Parenting

Why do some men consider talking about pregnancy ‘too much’? | Terri White


When I read the message from the man on Twitter, I felt the instant inching of shame. It wasn’t what you would call rude. If he was asked, he would probably have called it “helpful”.

“You mention you’re pregnant way too much on here these days,” it said. He only came to my account for the “film stuff” – not beyond reason, given I am the editor of a film magazine. Nevertheless, as well as “film stuff”, I also talk about poverty, politics and domestic violence. I have sent a staggering number of tweets about cheese triangles. None of these topics warranted comment or were “too much”. But this was clearly different. I had breached a code.

This code didn’t simply dictate that I should not share something so personal, but something that was innately female. I had revealed too much that in turn revealed I was actually a woman. One with a cervix that was about to rise and open; breasts that were about to leak. Parts of me that I normally kept muffled inside skin or cloth.

When I first discovered I was pregnant, I abided by the three-month rule, expecting the world of words to open up to me on the dot of 12 weeks, when it was decreed safe to speak. In those lonely, silent weeks, I scurried around in the shadows of the internet where the other silent, just-pregnant women met in forums and on message boards. I hid in the pages of books that spelled out the weirdness and the brutality and the wonder.

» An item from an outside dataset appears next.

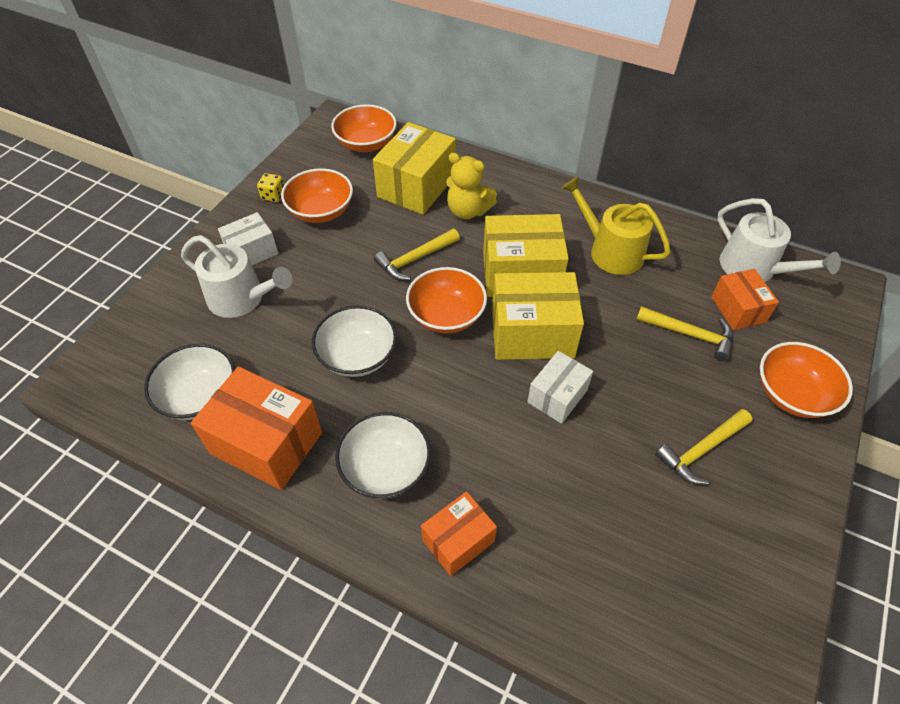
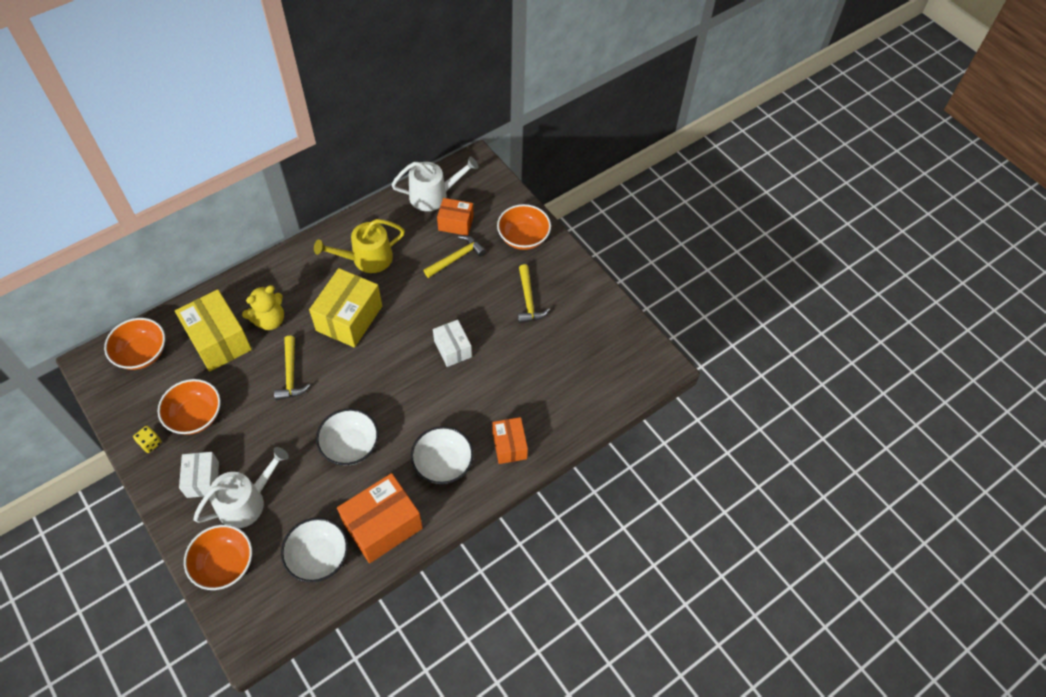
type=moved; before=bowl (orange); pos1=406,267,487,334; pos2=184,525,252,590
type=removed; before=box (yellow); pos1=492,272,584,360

And pregnancy is all of those things. Aside from the 4am existential psych-outs, there is the all-day, everyday stuff. I sit with it, it in me, 24 hours a day. I keep my face straight in meetings, on the bus, in the cinema, while something wriggles and wiggles inside my hollowed-out middle. His foot is on my bladder, his skull is in my ribs and I smile and pretend there isn’t an about-to-be boy fighting against my bones and organs. That this isn’t the single most insane thing I have ever experienced. Because the truth is that the crumbs I leave in public on social media are barely 1% of the dialogue in my mind. And still, it’s too much.

The days of biting down on a leather strap may be over, but the silence expected of women isn’t. The preferred option is that we traverse the nine months with gob zipped, pelvis set stoically towards the brow of the hill. We will reappear on the other side, smiling, still not talking about what we have just experienced to get our baby safely from the inside to the outside, where it now sits on our sore hip.